Navigation
reference
Audit Log Reference
Overview
Vault records every credential access, lease operation, policy change, and administrative action in an immutable audit log. Entries cannot be modified or deleted by any user, including tenant admins. The audit log is the authoritative record of who accessed what, when, and why.
Audit entry structure
interface AuditEntry {
id: string; // Unique entry ID
event: string; // Event type (see below)
timestamp: string; // ISO 8601 timestamp
tenantId: string; // Tenant where the event occurred
identity: Identity; // Who performed the action
credentialName?: string; // Affected credential, if applicable
leaseId?: string; // Affected lease, if applicable
details: Record<string, unknown>; // Event-specific details
}Event types
Credential events
| Event | Description |
|---|---|
credential.created | A new credential was stored |
credential.updated | Credential metadata or policy was modified |
credential.rotated | Credential value was replaced |
credential.revoked | Credential was permanently revoked |
credential.deleted | Credential was deleted from the tenant |
Lease events
| Event | Description |
|---|---|
lease.created | A new lease was issued (credential accessed) |
lease.renewed | An active lease was renewed |
lease.expired | A lease expired naturally |
lease.revoked | A lease was manually revoked |
Access control events
| Event | Description |
|---|---|
acl.updated | Credential-level permissions were changed |
token.created | A new API token was generated |
token.revoked | An API token was revoked |
team.invited | A user was invited to the tenant |
team.removed | A user was removed from the tenant |
team.role_changed | A user’s role was changed |
Tenant events
| Event | Description |
|---|---|
tenant.kek_rotated | The tenant’s key encryption key was rotated |
tenant.settings_updated | Tenant-level settings were changed |
Querying the audit log
SDK
const entries = await vault.auditLog.query({
event: 'lease.created',
credentialName: 'stripe-api-key',
since: '2026-04-01T00:00:00Z',
until: '2026-04-24T23:59:59Z',
limit: 100,
});
for (const entry of entries) {
console.log(`${entry.timestamp} ${entry.identity.type}:${entry.identity.name} ${entry.event}`);
}Filtering by identity
// All accesses by a specific agent
const agentAccesses = await vault.auditLog.query({
filter: {
'identity.type': 'agent',
'identity.name': 'claude-code',
},
since: '2026-04-24T00:00:00Z',
});
// All accesses by a specific human
const humanAccesses = await vault.auditLog.query({
filter: {
'identity.type': 'human',
'identity.email': 'alice@example.com',
},
});Filtering by event type
// All credential rotations in the last 30 days
const rotations = await vault.auditLog.query({
event: 'credential.rotated',
since: '2026-03-25T00:00:00Z',
});
// All permission changes
const aclChanges = await vault.auditLog.query({
event: 'acl.updated',
});Event details
Each event type includes specific fields in the details object:
lease.created details
{
"ttl": "15m",
"expiresAt": "2026-04-24T12:15:00Z",
"purpose": "Calling Stripe API to list charges",
"credentialType": "api-key"
}credential.rotated details
{
"previousState": "active",
"activeLeases": 2,
"note": "Scheduled quarterly rotation"
}acl.updated details
{
"credentialName": "prod-db-url",
"change": "Added identity pattern",
"pattern": { "type": "agent", "name": "deploy-agent" }
}Pagination
Audit log queries return paginated results.
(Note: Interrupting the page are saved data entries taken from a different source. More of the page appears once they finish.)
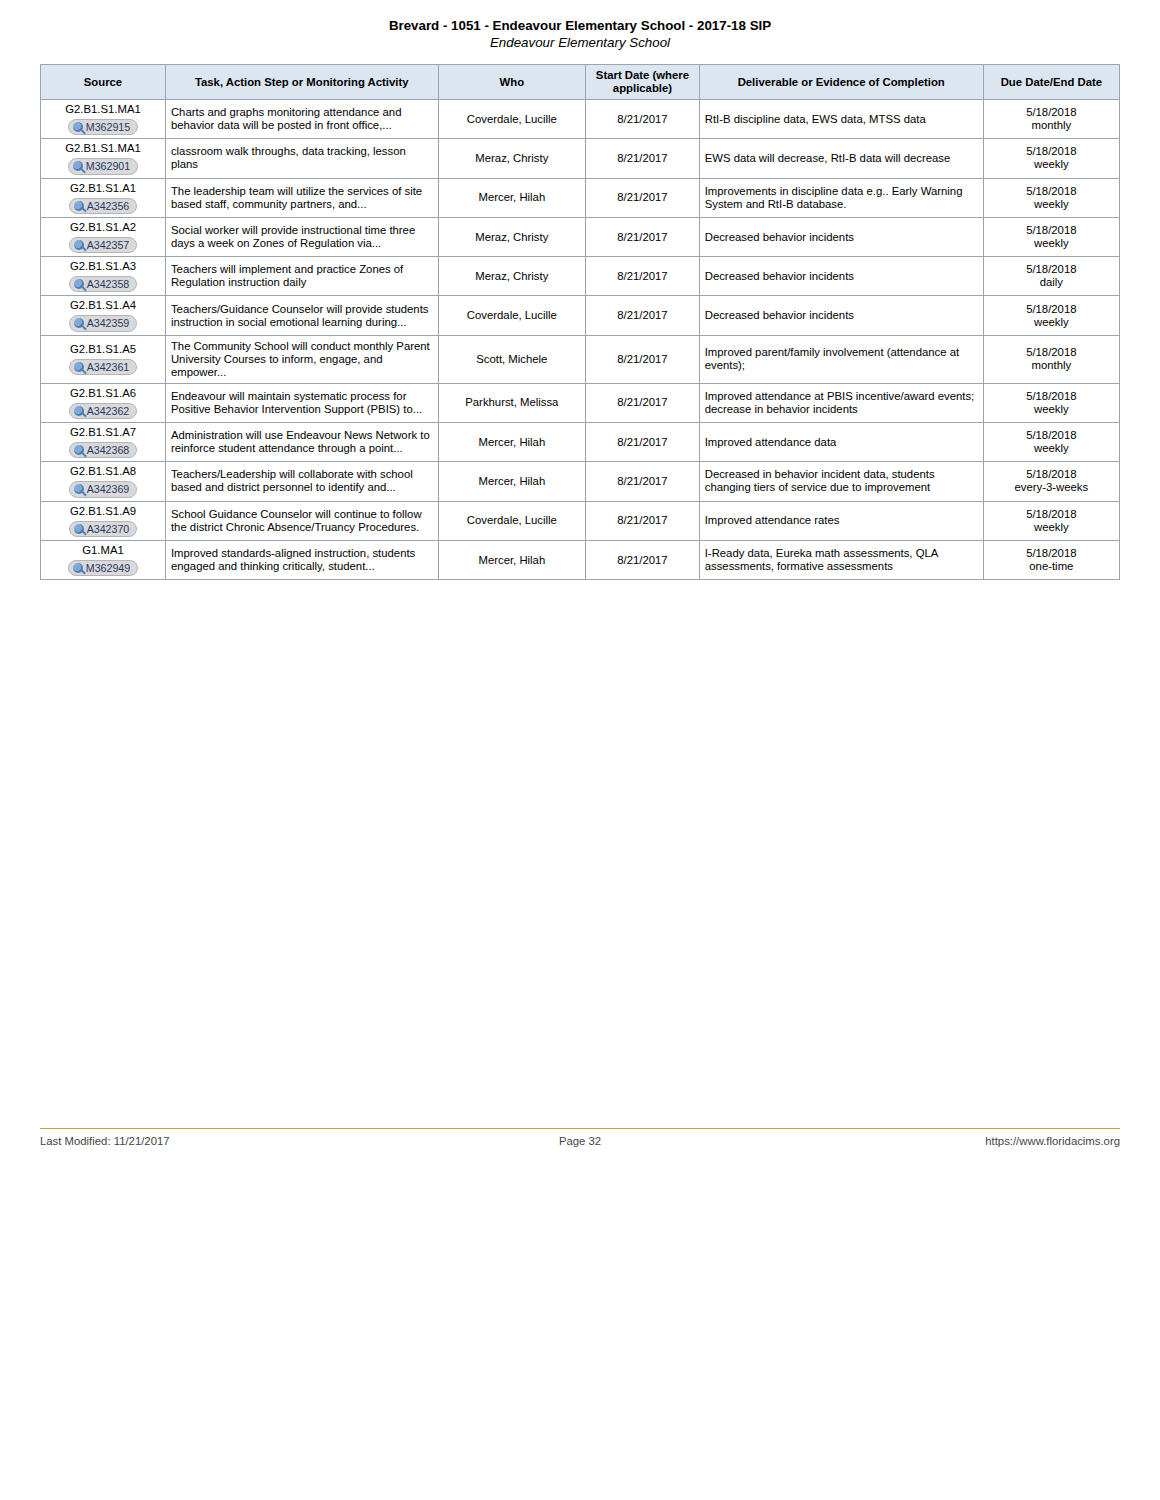Brevard - 1051 - Endeavour Elementary School - 2017-18 SIP
Endeavour Elementary School
| Source | Task, Action Step or Monitoring Activity | Who | Start Date (where applicable) | Deliverable or Evidence of Completion | Due Date/End Date |
| --- | --- | --- | --- | --- | --- |
| G2.B1.S1.MA1 M362915 | Charts and graphs monitoring attendance and behavior data will be posted in front office,... | Coverdale, Lucille | 8/21/2017 | RtI-B discipline data, EWS data, MTSS data | 5/18/2018 monthly |
| G2.B1.S1.MA1 M362901 | classroom walk throughs, data tracking, lesson plans | Meraz, Christy | 8/21/2017 | EWS data will decrease, RtI-B data will decrease | 5/18/2018 weekly |
| G2.B1.S1.A1 A342356 | The leadership team will utilize the services of site based staff, community partners, and... | Mercer, Hilah | 8/21/2017 | Improvements in discipline data e.g.. Early Warning System and RtI-B database. | 5/18/2018 weekly |
| G2.B1.S1.A2 A342357 | Social worker will provide instructional time three days a week on Zones of Regulation via... | Meraz, Christy | 8/21/2017 | Decreased behavior incidents | 5/18/2018 weekly |
| G2.B1.S1.A3 A342358 | Teachers will implement and practice Zones of Regulation instruction daily | Meraz, Christy | 8/21/2017 | Decreased behavior incidents | 5/18/2018 daily |
| G2.B1.S1.A4 A342359 | Teachers/Guidance Counselor will provide students instruction in social emotional learning during... | Coverdale, Lucille | 8/21/2017 | Decreased behavior incidents | 5/18/2018 weekly |
| G2.B1.S1.A5 A342361 | The Community School will conduct monthly Parent University Courses to inform, engage, and empower... | Scott, Michele | 8/21/2017 | Improved parent/family involvement (attendance at events); | 5/18/2018 monthly |
| G2.B1.S1.A6 A342362 | Endeavour will maintain systematic process for Positive Behavior Intervention Support (PBIS) to... | Parkhurst, Melissa | 8/21/2017 | Improved attendance at PBIS incentive/award events; decrease in behavior incidents | 5/18/2018 weekly |
| G2.B1.S1.A7 A342368 | Administration will use Endeavour News Network to reinforce student attendance through a point... | Mercer, Hilah | 8/21/2017 | Improved attendance data | 5/18/2018 weekly |
| G2.B1.S1.A8 A342369 | Teachers/Leadership will collaborate with school based and district personnel to identify and... | Mercer, Hilah | 8/21/2017 | Decreased in behavior incident data, students changing tiers of service due to improvement | 5/18/2018 every-3-weeks |
| G2.B1.S1.A9 A342370 | School Guidance Counselor will continue to follow the district Chronic Absence/Truancy Procedures. | Coverdale, Lucille | 8/21/2017 | Improved attendance rates | 5/18/2018 weekly |
| G1.MA1 M362949 | Improved standards-aligned instruction, students engaged and thinking critically, student... | Mercer, Hilah | 8/21/2017 | I-Ready data, Eureka math assessments, QLA assessments, formative assessments | 5/18/2018 one-time |
Last Modified: 11/21/2017
Page 32
https://www.floridacims.org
Use limit and offset to page through large result sets:
let offset = 0;
const limit = 100;
let hasMore = true;
while (hasMore) {
const entries = await vault.auditLog.query({
event: 'lease.created',
limit,
offset,
});
// Process entries
offset += entries.length;
hasMore = entries.length === limit;
}Retention
Audit log entries are retained according to the tenant’s plan:
| Plan | Retention period |
|---|---|
| Free | 30 days |
| Pro | 1 year |
| Team | 2 years |
| Enterprise | Custom |
Entries beyond the retention period are archived. Archived entries are not queryable through the SDK but can be exported on request for compliance purposes.
Exporting
The audit log can be exported as JSON or CSV for compliance reviews, incident response, or integration with external SIEM tools:
npx @ghoststack/vault-cli audit-log export \
--tenant my-org \
--token $VAULT_TOKEN \
--since 2026-01-01 \
--format json \
--output audit-2026-q1.jsonFor continuous export, configure a webhook that receives audit events in real time. See Compliance for regulatory requirements.